▸ WHAT IS ASKED
Copy out the lines starting at the one containing "Document page, 1654x1241 pixels." and ending at the one containing "title Solution [82, 49, 1571, 257]", with both of those lines included.

Start DATA FOR THIS TASK

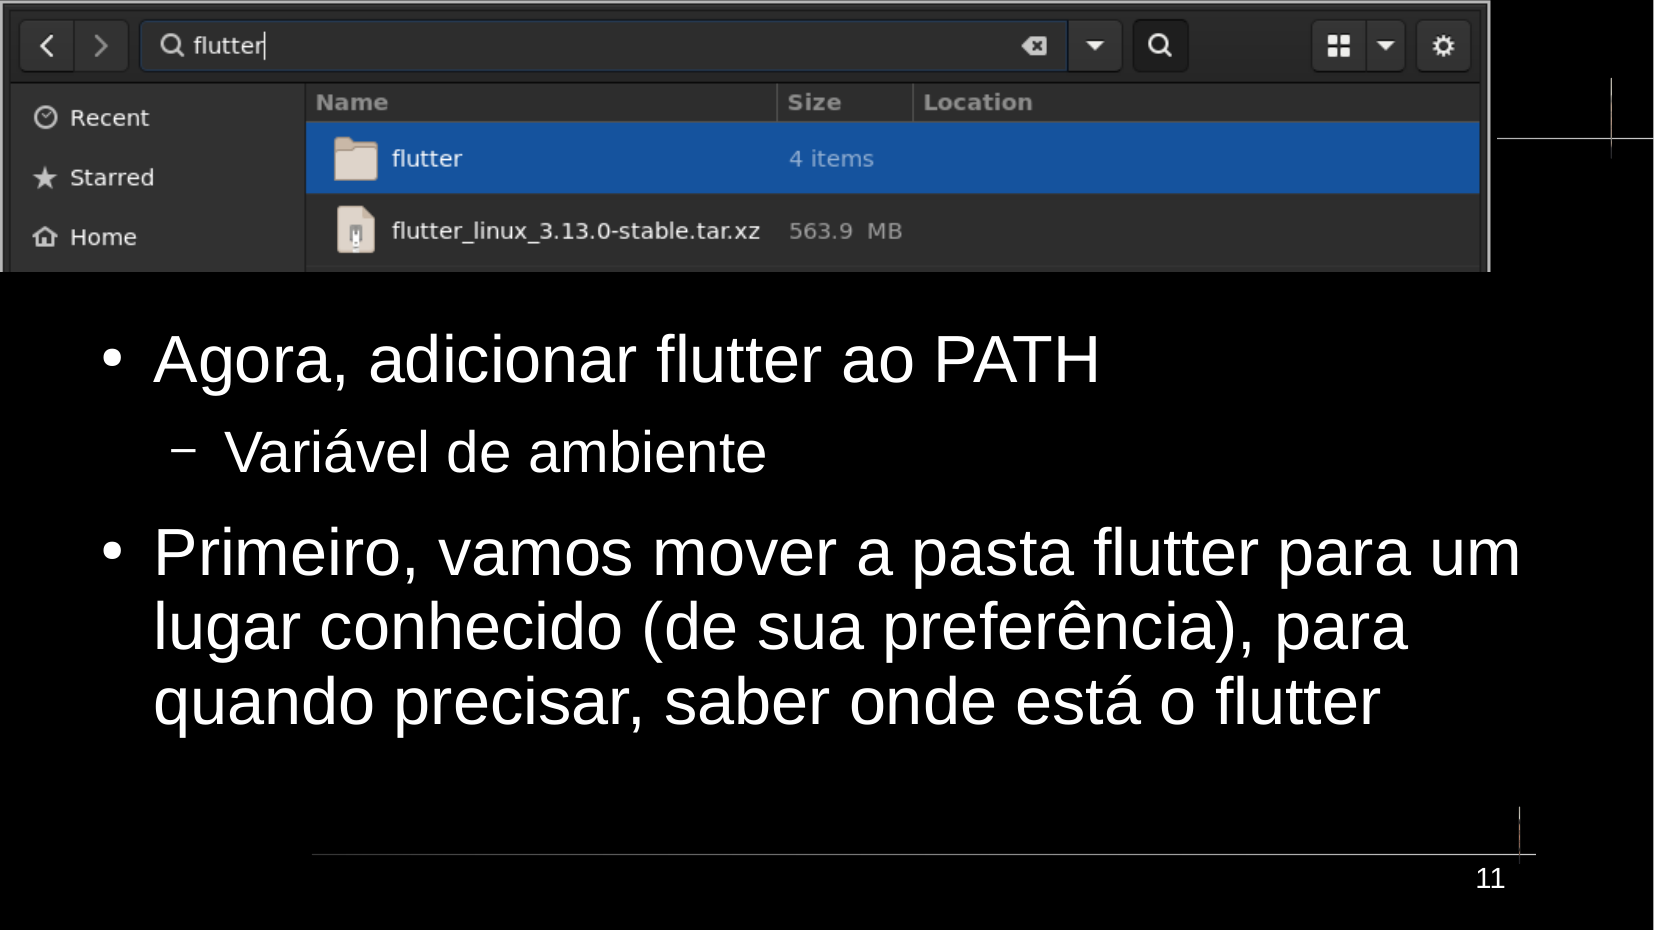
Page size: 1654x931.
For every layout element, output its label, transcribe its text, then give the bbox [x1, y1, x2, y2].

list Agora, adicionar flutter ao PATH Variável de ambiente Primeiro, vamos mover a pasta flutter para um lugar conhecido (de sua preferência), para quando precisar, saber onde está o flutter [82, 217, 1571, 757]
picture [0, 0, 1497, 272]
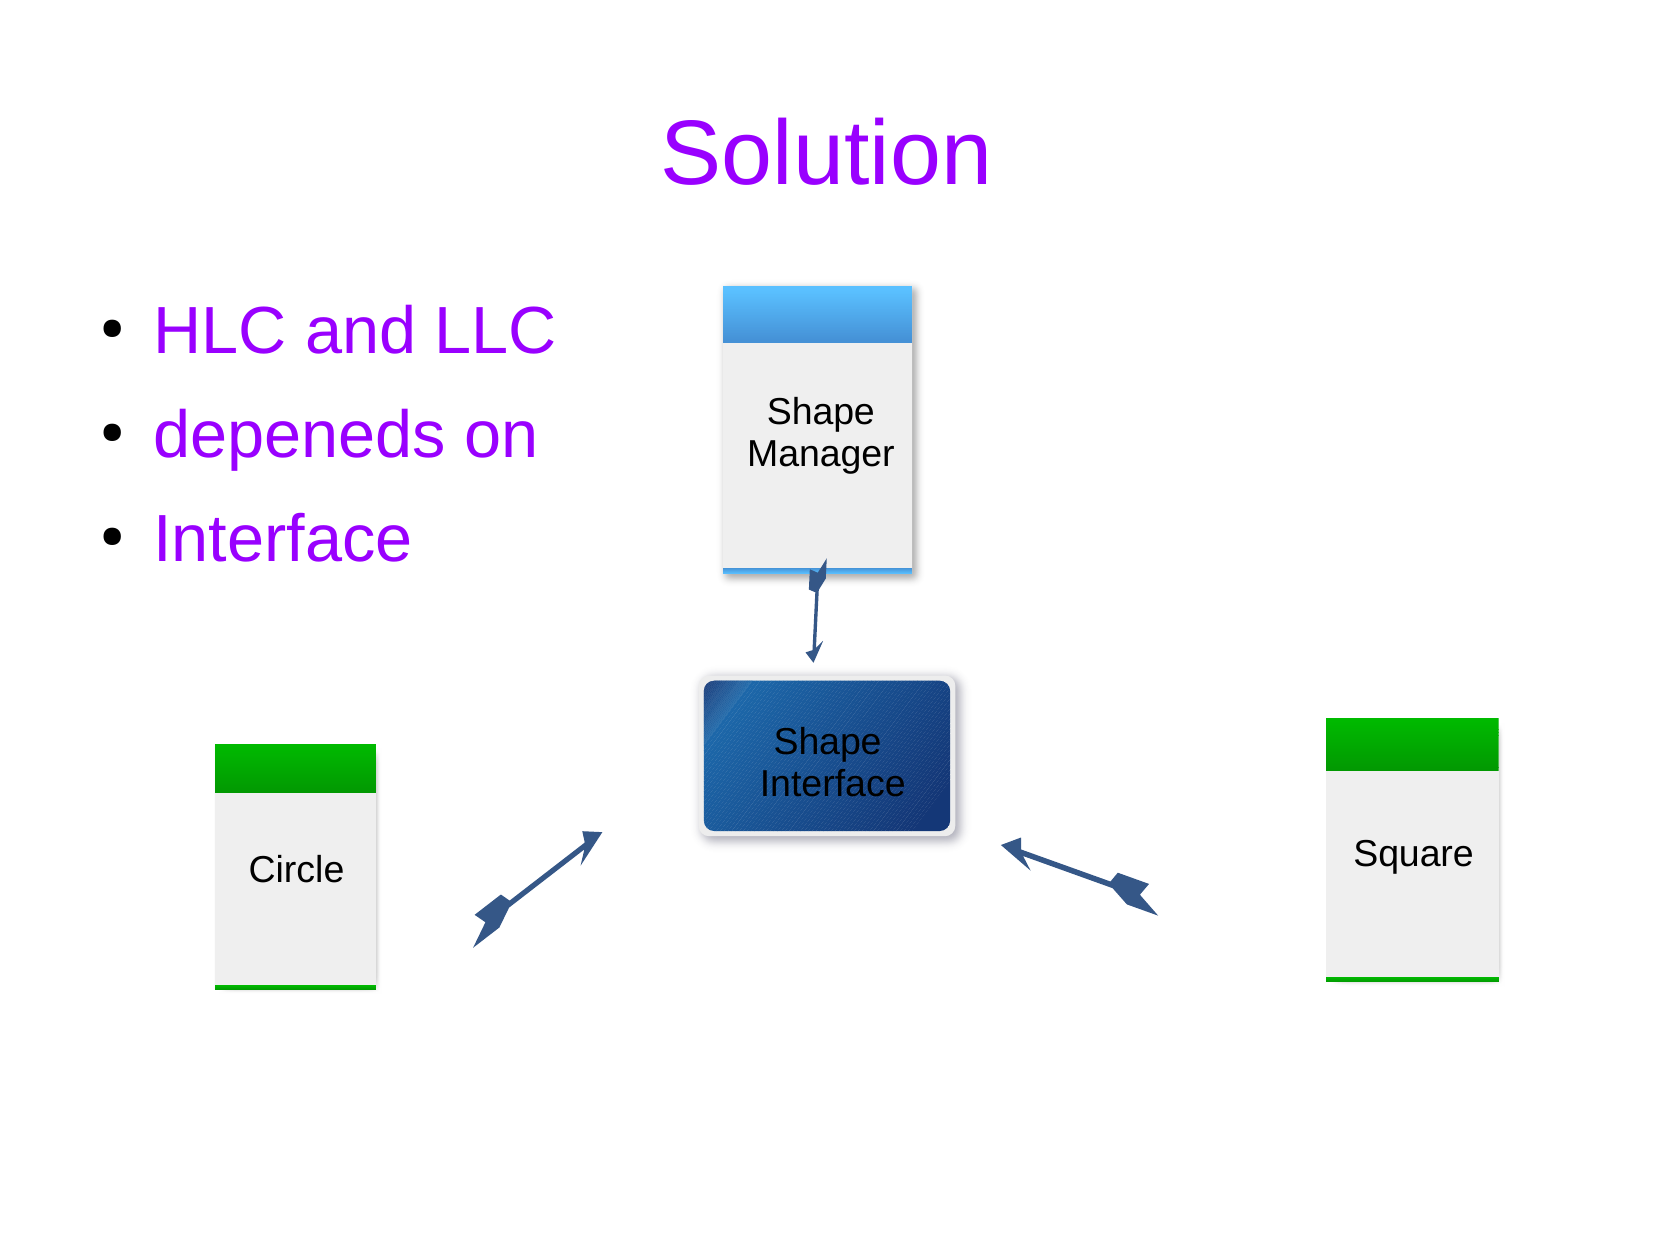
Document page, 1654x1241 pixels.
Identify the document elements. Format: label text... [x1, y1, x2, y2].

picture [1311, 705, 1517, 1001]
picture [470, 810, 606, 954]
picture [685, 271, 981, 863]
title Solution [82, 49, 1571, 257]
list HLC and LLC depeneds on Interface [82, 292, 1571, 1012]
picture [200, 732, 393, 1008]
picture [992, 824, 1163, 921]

End DATA FOR THIS TASK
Start DATA FOR THIS TASK

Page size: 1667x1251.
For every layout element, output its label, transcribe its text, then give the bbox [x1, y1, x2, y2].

End DATA FOR THIS TASK

▸ ANSWER BELOW
Document page, 1654x1241 pixels.
Identify the document elements. Format: label text... [x1, y1, x2, y2].

picture [1311, 705, 1517, 1001]
picture [470, 810, 606, 954]
picture [685, 271, 981, 863]
title Solution [82, 49, 1571, 257]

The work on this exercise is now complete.